Segment Start: Extracted data

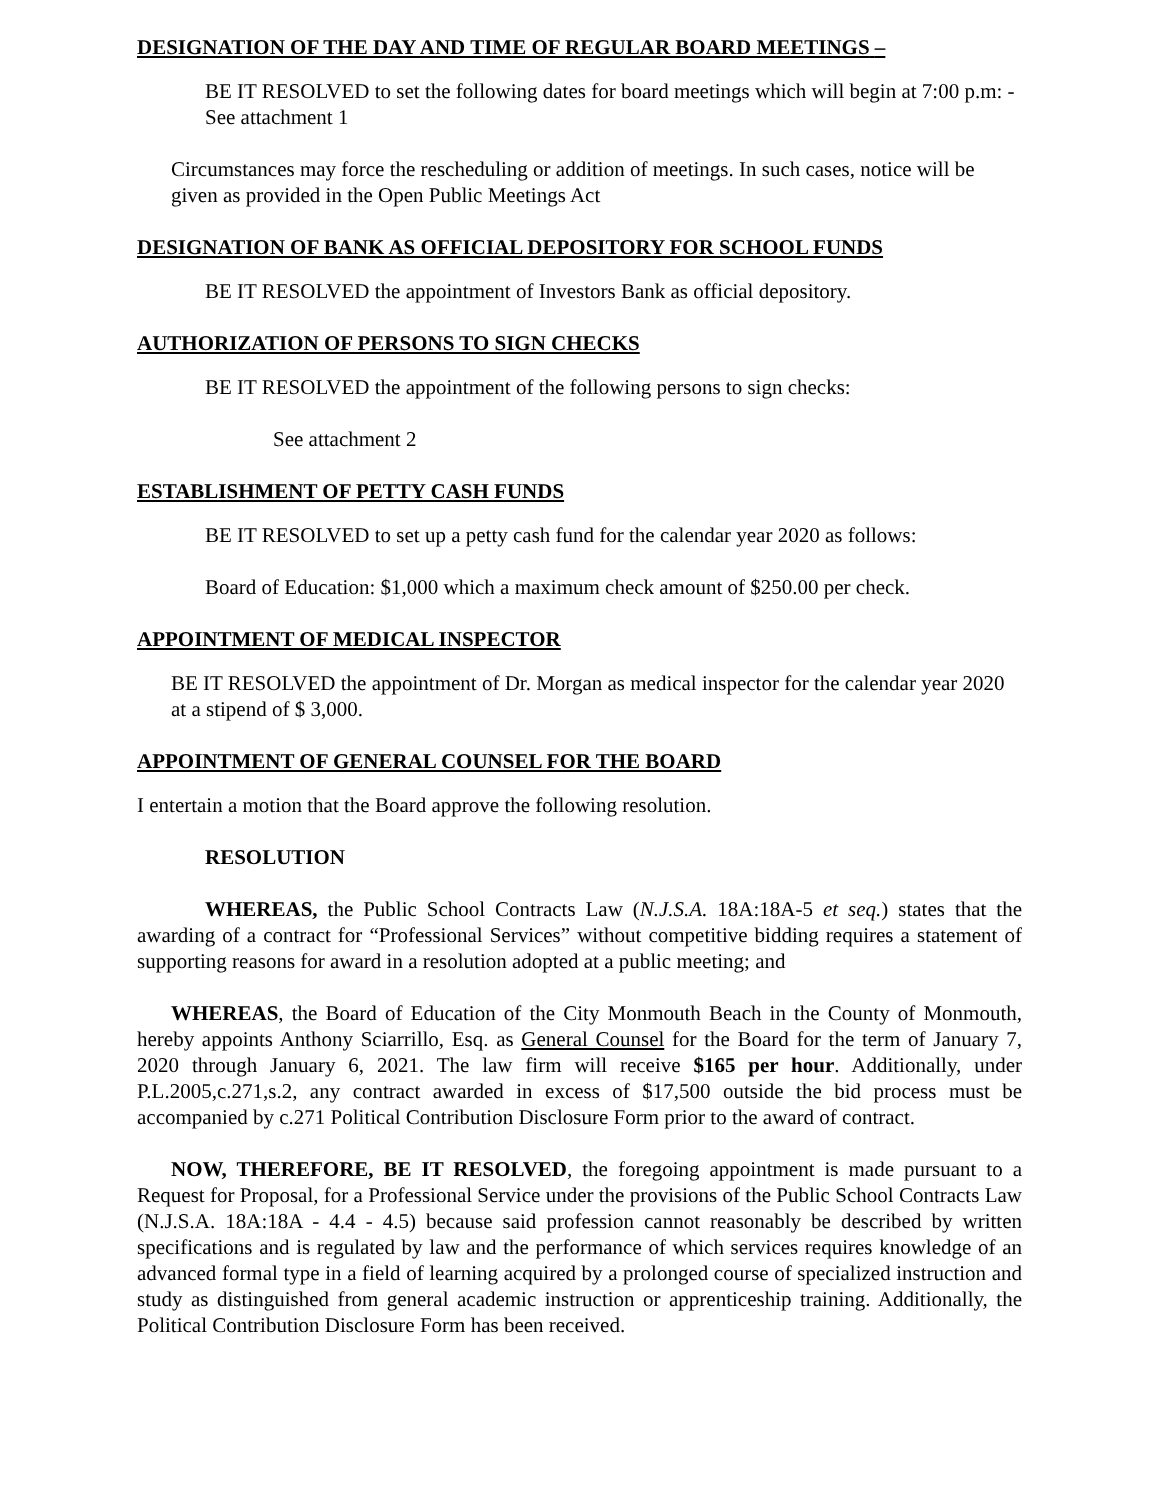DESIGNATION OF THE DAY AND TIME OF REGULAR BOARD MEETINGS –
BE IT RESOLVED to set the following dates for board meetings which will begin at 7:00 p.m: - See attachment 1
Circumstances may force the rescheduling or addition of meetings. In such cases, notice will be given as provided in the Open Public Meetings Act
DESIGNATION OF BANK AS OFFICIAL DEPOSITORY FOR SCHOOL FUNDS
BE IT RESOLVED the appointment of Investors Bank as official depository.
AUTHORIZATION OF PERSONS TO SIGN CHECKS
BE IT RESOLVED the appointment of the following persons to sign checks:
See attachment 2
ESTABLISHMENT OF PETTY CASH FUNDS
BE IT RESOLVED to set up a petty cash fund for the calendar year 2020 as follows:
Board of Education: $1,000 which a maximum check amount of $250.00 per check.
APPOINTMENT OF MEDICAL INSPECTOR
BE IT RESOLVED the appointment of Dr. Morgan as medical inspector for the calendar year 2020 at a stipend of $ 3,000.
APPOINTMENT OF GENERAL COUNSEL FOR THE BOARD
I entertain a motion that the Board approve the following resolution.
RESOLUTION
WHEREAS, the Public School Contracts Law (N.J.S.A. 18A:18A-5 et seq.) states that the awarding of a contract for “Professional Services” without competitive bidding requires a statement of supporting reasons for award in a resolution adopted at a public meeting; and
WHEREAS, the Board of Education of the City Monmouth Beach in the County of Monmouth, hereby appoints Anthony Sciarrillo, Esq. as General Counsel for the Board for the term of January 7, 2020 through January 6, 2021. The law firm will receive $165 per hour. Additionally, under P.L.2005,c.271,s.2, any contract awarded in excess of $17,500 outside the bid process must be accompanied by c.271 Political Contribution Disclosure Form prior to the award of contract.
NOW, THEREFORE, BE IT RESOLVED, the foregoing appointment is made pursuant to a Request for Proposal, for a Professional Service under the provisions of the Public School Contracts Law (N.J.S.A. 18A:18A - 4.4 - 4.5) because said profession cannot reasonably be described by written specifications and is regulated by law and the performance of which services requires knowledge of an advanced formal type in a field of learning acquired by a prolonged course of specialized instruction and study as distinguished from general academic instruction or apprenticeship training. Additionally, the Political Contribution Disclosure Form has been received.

Segment End: Extracted data
Segment Start: Extracted data

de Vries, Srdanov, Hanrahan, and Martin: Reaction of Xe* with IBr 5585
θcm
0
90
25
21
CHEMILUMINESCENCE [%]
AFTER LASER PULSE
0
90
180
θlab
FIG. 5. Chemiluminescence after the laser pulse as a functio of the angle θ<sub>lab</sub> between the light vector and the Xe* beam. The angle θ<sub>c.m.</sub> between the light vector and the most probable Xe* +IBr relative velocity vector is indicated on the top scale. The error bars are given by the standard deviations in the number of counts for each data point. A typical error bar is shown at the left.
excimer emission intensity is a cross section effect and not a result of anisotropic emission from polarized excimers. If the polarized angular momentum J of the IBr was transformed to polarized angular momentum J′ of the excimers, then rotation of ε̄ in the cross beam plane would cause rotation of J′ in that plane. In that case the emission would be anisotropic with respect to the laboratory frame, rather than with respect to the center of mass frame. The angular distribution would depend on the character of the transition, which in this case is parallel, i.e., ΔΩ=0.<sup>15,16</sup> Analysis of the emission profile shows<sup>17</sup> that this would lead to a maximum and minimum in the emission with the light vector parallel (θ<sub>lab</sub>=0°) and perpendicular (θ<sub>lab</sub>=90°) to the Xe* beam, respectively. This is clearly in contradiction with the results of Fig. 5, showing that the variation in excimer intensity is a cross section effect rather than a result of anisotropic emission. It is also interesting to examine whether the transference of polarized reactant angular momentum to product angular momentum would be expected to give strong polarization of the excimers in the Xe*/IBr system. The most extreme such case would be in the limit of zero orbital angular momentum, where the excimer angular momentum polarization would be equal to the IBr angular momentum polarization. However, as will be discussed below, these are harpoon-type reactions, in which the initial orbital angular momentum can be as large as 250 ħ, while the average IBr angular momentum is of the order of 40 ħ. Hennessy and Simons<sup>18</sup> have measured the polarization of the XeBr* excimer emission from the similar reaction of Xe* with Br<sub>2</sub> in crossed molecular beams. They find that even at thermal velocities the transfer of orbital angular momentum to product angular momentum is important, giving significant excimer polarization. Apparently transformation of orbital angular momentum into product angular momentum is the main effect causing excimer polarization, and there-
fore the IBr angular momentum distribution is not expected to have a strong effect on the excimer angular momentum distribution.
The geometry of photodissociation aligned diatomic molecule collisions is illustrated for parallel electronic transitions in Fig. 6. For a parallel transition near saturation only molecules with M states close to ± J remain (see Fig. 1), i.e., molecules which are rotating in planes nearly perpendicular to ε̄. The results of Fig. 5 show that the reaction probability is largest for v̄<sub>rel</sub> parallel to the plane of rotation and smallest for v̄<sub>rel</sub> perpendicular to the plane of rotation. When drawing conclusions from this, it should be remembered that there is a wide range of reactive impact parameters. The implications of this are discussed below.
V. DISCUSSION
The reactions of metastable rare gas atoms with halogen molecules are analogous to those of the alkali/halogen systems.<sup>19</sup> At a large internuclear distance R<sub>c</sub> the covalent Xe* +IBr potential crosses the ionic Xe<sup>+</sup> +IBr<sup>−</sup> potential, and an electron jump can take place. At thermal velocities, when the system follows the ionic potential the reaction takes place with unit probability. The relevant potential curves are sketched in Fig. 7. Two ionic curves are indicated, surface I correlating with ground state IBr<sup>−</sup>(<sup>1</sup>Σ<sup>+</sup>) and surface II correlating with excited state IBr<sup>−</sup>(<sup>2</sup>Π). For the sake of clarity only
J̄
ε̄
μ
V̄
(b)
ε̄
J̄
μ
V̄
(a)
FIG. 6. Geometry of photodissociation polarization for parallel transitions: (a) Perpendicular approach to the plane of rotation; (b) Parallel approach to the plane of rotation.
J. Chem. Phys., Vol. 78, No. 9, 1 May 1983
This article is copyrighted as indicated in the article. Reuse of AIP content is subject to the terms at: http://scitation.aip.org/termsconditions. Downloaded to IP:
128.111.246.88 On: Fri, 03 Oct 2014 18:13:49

Segment End: Extracted data
Segment Start: Extracted data

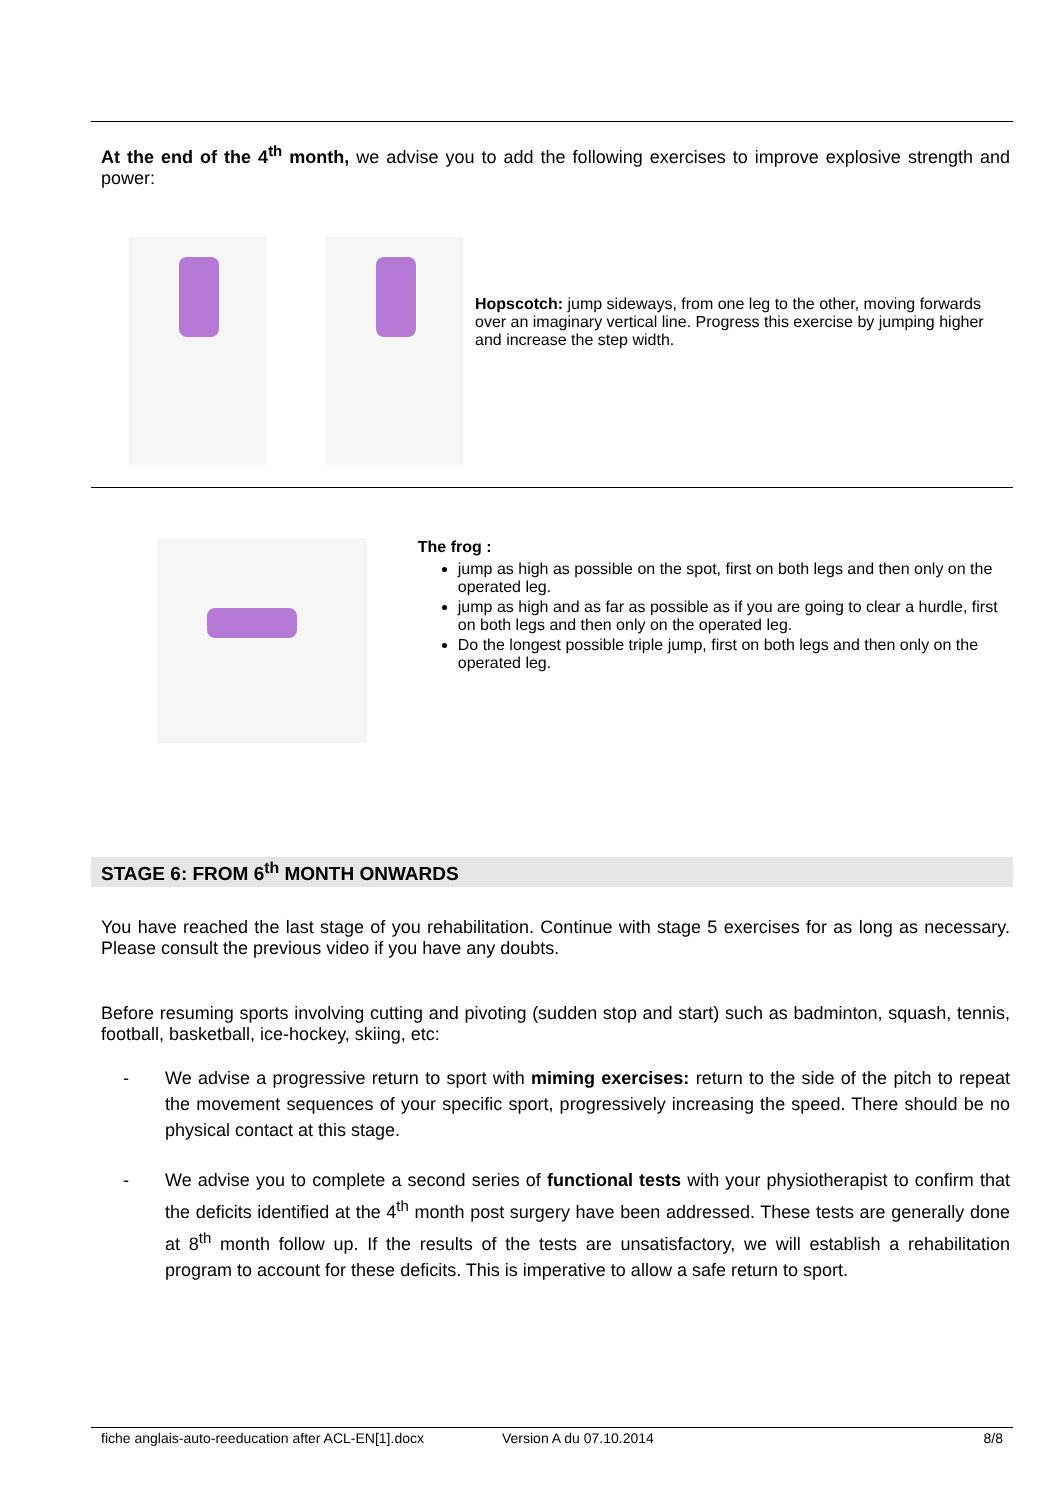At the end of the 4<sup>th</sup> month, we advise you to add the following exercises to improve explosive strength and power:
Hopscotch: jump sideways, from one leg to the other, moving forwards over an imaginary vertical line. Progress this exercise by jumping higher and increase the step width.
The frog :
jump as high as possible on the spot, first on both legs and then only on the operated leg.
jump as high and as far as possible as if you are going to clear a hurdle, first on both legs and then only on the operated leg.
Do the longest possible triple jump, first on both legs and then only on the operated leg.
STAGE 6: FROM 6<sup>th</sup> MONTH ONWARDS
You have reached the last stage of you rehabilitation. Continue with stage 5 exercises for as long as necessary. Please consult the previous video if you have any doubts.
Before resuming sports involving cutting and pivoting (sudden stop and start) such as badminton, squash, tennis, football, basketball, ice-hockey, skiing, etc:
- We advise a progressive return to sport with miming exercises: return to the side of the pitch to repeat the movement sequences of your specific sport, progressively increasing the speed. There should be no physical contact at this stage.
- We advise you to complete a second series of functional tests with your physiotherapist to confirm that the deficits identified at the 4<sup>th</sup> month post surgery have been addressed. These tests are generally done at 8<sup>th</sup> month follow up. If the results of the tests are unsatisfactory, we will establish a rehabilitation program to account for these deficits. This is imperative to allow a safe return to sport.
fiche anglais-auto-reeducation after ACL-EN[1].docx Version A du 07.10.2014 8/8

Segment End: Extracted data

» Activity:
Within the material above, only the stretch from the line holding "DESIGNATION OF THE" through the line holding "DESIGNATION OF BANK" is to be restated exactly. Pictures are dropped.

» Reply:
DESIGNATION OF THE DAY AND TIME OF REGULAR BOARD MEETINGS –
BE IT RESOLVED to set the following dates for board meetings which will begin at 7:00 p.m: - See attachment 1
Circumstances may force the rescheduling or addition of meetings. In such cases, notice will be given as provided in the Open Public Meetings Act
DESIGNATION OF BANK AS OFFICIAL DEPOSITORY FOR SCHOOL FUNDS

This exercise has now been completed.